How to avoid misunderstanding?
Misunderstandings in an intercultural team are bound to happen. The fact of the matter is: people just comprehend and process information differently because of their diverse backgrounds and experience. Misunderstandings can prove detrimental to productivity, as well as relationships within the team, if not handled properly.

In this article, I would like to share 6 tips that can help you become more mindful of the information your international colleagues are giving you. They are especially relevant in the digital context, as this is an environment that generates even more misunderstandings.
1. Listen very attentively
Sometimes, especially during online meetings, we tend to check the calendar, look at the phone, or, in other words, multitask, without focusing on the matter of the conversation. Try to avoid listening and doing any other activity at the same time. It might seem hard at first, but it is the first step towards avoiding misunderstanding.

2. Ask to repeat a sentence or idea
During zoom calls, internet speed can fluctuate or be generally slow, which will lead you to simply miss an important piece of information. It is always better to ask to repeat the thought or clarify it rather than just sit there quietly, trying not to interrupt your colleague. You can use such phrases as:

Please could you clarify … ?”,
Can you repeat for me, please?”,
Could you say again what you’ve just said, please?”.

3.Use paraphrasing
Sometimes you can misunderstand your colleagues’ ideas because of a bad internet connection or the fact you are communicating in a non-native language. To make sure that you’ve grasped and understood the idea completely, you can paraphrase it, expressing the same thought using other words. To put it shortly, you can repeat the idea that was just said in other words.Try using phrases like:

Did I understand correctly that …”,
Did you just say that …”,
So you are saying that …”.

4. Make notes during the conversation
While talking to someone at an online meeting, you can write down minutes to stay on track and better process information. It is very useful not just for your personal understanding but for other participants of the meeting too. You can send the minutes to the chat to double-check whether everyone is on the same page about the main points of the discussion. Taking minutes can be difficult at first, because colleagues who are more fluent in English may speak at a greater speed, but as you practice, you will become better at it.

5. Summarize and repeat your ideas
To make sure that everyone at the meeting remembers the ideas of your speech/presentation, you can make a small summary at the end of your speech and repeat all of your main talking points. Don’t hesitate to enumerate them in a short yet precise manner. It helps other people to follow your thoughts and catch ideas that they might have missed when you’ve been introducing them earlier.

6. Use synonyms
Some words can be unfamiliar for your vis-à-vis, especially if English is not their native language.

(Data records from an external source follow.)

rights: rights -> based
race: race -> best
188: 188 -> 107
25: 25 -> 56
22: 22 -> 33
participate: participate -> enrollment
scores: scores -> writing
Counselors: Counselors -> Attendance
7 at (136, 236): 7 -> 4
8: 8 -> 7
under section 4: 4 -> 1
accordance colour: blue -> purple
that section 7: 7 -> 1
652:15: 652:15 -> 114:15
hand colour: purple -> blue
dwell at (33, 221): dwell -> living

You also might be unsure about the pronunciation or meaning of a particular word that you use. For example:

The presentation that you have delivered today was really impactful, and I mean very helpful for our understanding and it will be very important for our future discussion”.

Here the word “impactful” may be unfamiliar to some members of your audience, therefore you can provide synonyms like “very helpful for our understanding” and “very important”.
To conclude, I would like to suggest one final tip concerning misunderstandings: it is impossible to avoid them completely. There is always going to be conflict so long as there are differences between us as people. The important thing is not to blame your vis-a-vis or yourself for it. Instead of trying to find a guilty party, focus your effort on fixing the damage the misunderstanding has done, and try to create an environment where you can avoid such incidents in the future.